■ HOW TO COMPLETE THIS TASK
The data below should be duplicated in full, unchanged.

■ INFORMATION SHOWN
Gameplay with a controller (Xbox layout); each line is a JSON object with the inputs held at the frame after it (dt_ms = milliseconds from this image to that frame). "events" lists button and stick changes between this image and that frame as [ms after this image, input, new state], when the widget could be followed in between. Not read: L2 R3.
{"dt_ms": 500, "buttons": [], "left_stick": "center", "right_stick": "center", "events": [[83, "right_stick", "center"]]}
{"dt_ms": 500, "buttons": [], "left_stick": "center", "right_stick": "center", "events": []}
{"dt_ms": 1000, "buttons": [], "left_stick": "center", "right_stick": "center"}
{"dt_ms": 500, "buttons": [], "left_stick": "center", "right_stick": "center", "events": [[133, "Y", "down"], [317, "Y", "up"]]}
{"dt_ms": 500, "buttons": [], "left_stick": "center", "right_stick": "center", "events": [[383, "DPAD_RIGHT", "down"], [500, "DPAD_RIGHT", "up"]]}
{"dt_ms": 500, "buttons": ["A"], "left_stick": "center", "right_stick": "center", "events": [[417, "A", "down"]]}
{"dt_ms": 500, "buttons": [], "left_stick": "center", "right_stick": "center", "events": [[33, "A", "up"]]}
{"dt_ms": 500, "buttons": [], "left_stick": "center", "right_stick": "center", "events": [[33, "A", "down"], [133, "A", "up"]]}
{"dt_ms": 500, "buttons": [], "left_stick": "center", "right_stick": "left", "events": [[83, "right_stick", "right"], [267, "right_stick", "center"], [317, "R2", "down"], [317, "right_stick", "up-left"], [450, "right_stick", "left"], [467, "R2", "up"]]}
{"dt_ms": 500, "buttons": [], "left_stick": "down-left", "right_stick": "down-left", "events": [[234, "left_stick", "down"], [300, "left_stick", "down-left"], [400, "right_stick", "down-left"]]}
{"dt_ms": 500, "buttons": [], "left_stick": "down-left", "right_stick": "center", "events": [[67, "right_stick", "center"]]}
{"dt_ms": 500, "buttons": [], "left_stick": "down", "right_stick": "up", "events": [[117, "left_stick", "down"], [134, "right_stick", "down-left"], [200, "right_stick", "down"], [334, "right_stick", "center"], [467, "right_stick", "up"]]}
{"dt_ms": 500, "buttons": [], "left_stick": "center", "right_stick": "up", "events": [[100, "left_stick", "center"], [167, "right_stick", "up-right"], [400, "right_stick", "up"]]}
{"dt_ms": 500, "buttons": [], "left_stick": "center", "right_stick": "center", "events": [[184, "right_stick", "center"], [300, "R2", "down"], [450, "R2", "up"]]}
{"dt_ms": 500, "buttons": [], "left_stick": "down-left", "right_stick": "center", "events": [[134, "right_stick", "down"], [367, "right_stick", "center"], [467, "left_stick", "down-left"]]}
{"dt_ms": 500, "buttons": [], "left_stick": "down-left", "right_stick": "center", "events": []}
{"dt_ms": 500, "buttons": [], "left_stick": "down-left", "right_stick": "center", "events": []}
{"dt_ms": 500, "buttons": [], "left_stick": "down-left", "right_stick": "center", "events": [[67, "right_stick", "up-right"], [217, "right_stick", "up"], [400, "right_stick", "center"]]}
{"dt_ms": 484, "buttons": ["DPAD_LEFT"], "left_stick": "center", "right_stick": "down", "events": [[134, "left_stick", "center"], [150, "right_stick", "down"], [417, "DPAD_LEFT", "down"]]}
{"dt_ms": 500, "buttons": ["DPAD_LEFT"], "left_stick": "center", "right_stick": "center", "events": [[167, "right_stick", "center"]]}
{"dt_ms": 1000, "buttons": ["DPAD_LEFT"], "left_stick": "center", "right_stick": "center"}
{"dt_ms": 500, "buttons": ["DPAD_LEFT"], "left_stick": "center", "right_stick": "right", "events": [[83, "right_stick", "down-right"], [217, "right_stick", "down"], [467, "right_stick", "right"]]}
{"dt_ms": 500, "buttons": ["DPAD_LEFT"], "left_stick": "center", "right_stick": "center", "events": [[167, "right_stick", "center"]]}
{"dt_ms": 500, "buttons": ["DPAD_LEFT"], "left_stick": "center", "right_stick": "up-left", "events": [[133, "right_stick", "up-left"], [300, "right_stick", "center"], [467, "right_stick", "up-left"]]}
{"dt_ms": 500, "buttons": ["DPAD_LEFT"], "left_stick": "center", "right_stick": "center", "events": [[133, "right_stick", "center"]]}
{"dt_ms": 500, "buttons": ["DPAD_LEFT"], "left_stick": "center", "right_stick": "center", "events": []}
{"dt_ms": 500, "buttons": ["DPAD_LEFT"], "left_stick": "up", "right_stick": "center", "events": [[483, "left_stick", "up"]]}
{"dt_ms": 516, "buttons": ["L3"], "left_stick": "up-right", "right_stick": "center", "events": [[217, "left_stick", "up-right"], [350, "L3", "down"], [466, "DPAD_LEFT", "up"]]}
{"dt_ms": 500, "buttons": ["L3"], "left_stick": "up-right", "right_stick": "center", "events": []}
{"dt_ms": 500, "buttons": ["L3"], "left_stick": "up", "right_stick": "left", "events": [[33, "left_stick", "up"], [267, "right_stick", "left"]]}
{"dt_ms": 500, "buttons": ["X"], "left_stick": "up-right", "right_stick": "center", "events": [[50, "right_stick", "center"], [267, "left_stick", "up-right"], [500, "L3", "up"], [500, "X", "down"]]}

■ RESULT
Gameplay with a controller (Xbox layout); each line is a JSON object with the inputs held at the frame after it (dt_ms = milliseconds from this image to that frame). "events" lists button and stick changes between this image and that frame as [ms after this image, input, new state], when the widget could be followed in between. Not read: L2 R3.
{"dt_ms": 500, "buttons": [], "left_stick": "center", "right_stick": "center", "events": [[83, "right_stick", "center"]]}
{"dt_ms": 500, "buttons": [], "left_stick": "center", "right_stick": "center", "events": []}
{"dt_ms": 1000, "buttons": [], "left_stick": "center", "right_stick": "center"}
{"dt_ms": 500, "buttons": [], "left_stick": "center", "right_stick": "center", "events": [[133, "Y", "down"], [317, "Y", "up"]]}
{"dt_ms": 500, "buttons": [], "left_stick": "center", "right_stick": "center", "events": [[383, "DPAD_RIGHT", "down"], [500, "DPAD_RIGHT", "up"]]}
{"dt_ms": 500, "buttons": ["A"], "left_stick": "center", "right_stick": "center", "events": [[417, "A", "down"]]}
{"dt_ms": 500, "buttons": [], "left_stick": "center", "right_stick": "center", "events": [[33, "A", "up"]]}
{"dt_ms": 500, "buttons": [], "left_stick": "center", "right_stick": "center", "events": [[33, "A", "down"], [133, "A", "up"]]}
{"dt_ms": 500, "buttons": [], "left_stick": "center", "right_stick": "left", "events": [[83, "right_stick", "right"], [267, "right_stick", "center"], [317, "R2", "down"], [317, "right_stick", "up-left"], [450, "right_stick", "left"], [467, "R2", "up"]]}
{"dt_ms": 500, "buttons": [], "left_stick": "down-left", "right_stick": "down-left", "events": [[234, "left_stick", "down"], [300, "left_stick", "down-left"], [400, "right_stick", "down-left"]]}
{"dt_ms": 500, "buttons": [], "left_stick": "down-left", "right_stick": "center", "events": [[67, "right_stick", "center"]]}
{"dt_ms": 500, "buttons": [], "left_stick": "down", "right_stick": "up", "events": [[117, "left_stick", "down"], [134, "right_stick", "down-left"], [200, "right_stick", "down"], [334, "right_stick", "center"], [467, "right_stick", "up"]]}
{"dt_ms": 500, "buttons": [], "left_stick": "center", "right_stick": "up", "events": [[100, "left_stick", "center"], [167, "right_stick", "up-right"], [400, "right_stick", "up"]]}
{"dt_ms": 500, "buttons": [], "left_stick": "center", "right_stick": "center", "events": [[184, "right_stick", "center"], [300, "R2", "down"], [450, "R2", "up"]]}
{"dt_ms": 500, "buttons": [], "left_stick": "down-left", "right_stick": "center", "events": [[134, "right_stick", "down"], [367, "right_stick", "center"], [467, "left_stick", "down-left"]]}
{"dt_ms": 500, "buttons": [], "left_stick": "down-left", "right_stick": "center", "events": []}
{"dt_ms": 500, "buttons": [], "left_stick": "down-left", "right_stick": "center", "events": []}
{"dt_ms": 500, "buttons": [], "left_stick": "down-left", "right_stick": "center", "events": [[67, "right_stick", "up-right"], [217, "right_stick", "up"], [400, "right_stick", "center"]]}
{"dt_ms": 484, "buttons": ["DPAD_LEFT"], "left_stick": "center", "right_stick": "down", "events": [[134, "left_stick", "center"], [150, "right_stick", "down"], [417, "DPAD_LEFT", "down"]]}
{"dt_ms": 500, "buttons": ["DPAD_LEFT"], "left_stick": "center", "right_stick": "center", "events": [[167, "right_stick", "center"]]}
{"dt_ms": 1000, "buttons": ["DPAD_LEFT"], "left_stick": "center", "right_stick": "center"}
{"dt_ms": 500, "buttons": ["DPAD_LEFT"], "left_stick": "center", "right_stick": "right", "events": [[83, "right_stick", "down-right"], [217, "right_stick", "down"], [467, "right_stick", "right"]]}
{"dt_ms": 500, "buttons": ["DPAD_LEFT"], "left_stick": "center", "right_stick": "center", "events": [[167, "right_stick", "center"]]}
{"dt_ms": 500, "buttons": ["DPAD_LEFT"], "left_stick": "center", "right_stick": "up-left", "events": [[133, "right_stick", "up-left"], [300, "right_stick", "center"], [467, "right_stick", "up-left"]]}
{"dt_ms": 500, "buttons": ["DPAD_LEFT"], "left_stick": "center", "right_stick": "center", "events": [[133, "right_stick", "center"]]}
{"dt_ms": 500, "buttons": ["DPAD_LEFT"], "left_stick": "center", "right_stick": "center", "events": []}
{"dt_ms": 500, "buttons": ["DPAD_LEFT"], "left_stick": "up", "right_stick": "center", "events": [[483, "left_stick", "up"]]}
{"dt_ms": 516, "buttons": ["L3"], "left_stick": "up-right", "right_stick": "center", "events": [[217, "left_stick", "up-right"], [350, "L3", "down"], [466, "DPAD_LEFT", "up"]]}
{"dt_ms": 500, "buttons": ["L3"], "left_stick": "up-right", "right_stick": "center", "events": []}
{"dt_ms": 500, "buttons": ["L3"], "left_stick": "up", "right_stick": "left", "events": [[33, "left_stick", "up"], [267, "right_stick", "left"]]}
{"dt_ms": 500, "buttons": ["X"], "left_stick": "up-right", "right_stick": "center", "events": [[50, "right_stick", "center"], [267, "left_stick", "up-right"], [500, "L3", "up"], [500, "X", "down"]]}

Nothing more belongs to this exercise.